Even though great effort has gone into uncovering the molecular mechanisms involved in bipolar disorder, the true underlying molecular abnormalities remain elusive. Actually, the enormous amount of data that has been generated identifies a seemingly bewildering array of molecules involved in virtually all aspects of neuronal intracellular chemistry as potentially altered. This has led some researchers to postulate that these disorders are likely to have a multifactorial origin [147,148]. The commonality between these neurochemical abnormalities may lie in their association with potential modifications in Ca2+ signaling and homeostasis.

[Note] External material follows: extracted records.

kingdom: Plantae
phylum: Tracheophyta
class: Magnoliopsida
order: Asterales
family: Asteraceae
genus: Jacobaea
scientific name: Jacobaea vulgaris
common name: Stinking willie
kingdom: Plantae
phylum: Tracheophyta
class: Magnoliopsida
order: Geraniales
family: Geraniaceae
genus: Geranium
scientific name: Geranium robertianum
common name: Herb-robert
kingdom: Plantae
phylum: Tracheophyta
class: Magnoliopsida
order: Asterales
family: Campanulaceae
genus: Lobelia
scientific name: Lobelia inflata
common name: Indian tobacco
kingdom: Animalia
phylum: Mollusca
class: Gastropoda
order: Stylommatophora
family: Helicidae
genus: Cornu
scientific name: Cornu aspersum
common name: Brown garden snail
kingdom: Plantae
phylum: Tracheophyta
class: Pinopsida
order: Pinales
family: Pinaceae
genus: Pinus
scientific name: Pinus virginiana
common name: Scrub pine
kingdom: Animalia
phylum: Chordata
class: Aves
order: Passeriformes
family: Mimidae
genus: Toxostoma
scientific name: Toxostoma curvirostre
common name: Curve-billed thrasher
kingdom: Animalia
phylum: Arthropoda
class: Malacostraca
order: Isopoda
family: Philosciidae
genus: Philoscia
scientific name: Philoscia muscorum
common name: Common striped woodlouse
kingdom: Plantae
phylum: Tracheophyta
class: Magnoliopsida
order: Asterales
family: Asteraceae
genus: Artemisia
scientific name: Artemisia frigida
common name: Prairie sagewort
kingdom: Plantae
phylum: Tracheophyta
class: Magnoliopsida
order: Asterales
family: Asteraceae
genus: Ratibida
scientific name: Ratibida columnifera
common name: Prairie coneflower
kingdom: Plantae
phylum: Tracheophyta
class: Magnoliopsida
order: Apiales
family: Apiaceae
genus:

Neurochemical studies have shown that various neurotransmitters, including serotonin, dopamine, glutamate, and GABA, may be involved in the pathophysiology of both diseases [149–152], suggesting that they may be united by common underlying neurochemical abnormalities in synaptic signaling processes. Neuropathological studies have provided evidence that suggest dysfunction of glutamate- and GABA-mediated neurotransmission is involved in the pathophysiology of schizophrenia and bipolar disorder [153]. More recent evidence has uncovered a possible role of the hippocampus, linking it to memory deficits in the course of these diseases [154]. Ca2+-binding proteins involved in the G-protein InsP3R-Ca2+ signaling cascade [155] appear to play a role in the pathogenesis [156] and, accordingly, levels of NCS-1 show significant alterations in schizophrenic and bipolar disorder patients [56].
Conclusion
In summary, the role of calcium channels in the etiology of bipolar disorder has been established in at least some patients. Recent discoveries on the control of high threshold calcium channels provide a number of novel directions for the development of new therapeutic strategies.
Acknowledgments
Supported by NIH award P30 GM110702 from the IDeA program at NIGMS to the CTN, allowing the center to generate over $100 million in grant support for its members over the last 15 years. EGR would also like to express profound gratitude to all of the Federal funding agencies, especially NIH and NSF that have continuously funded his lab for the last 40 years.
Footnotes
Conflict of Interest
The authors certify that they have NO affiliations with or involvement in any organization or entity with any financial interest, or non-financial interest in the subject matter or materials discussed in this manuscript.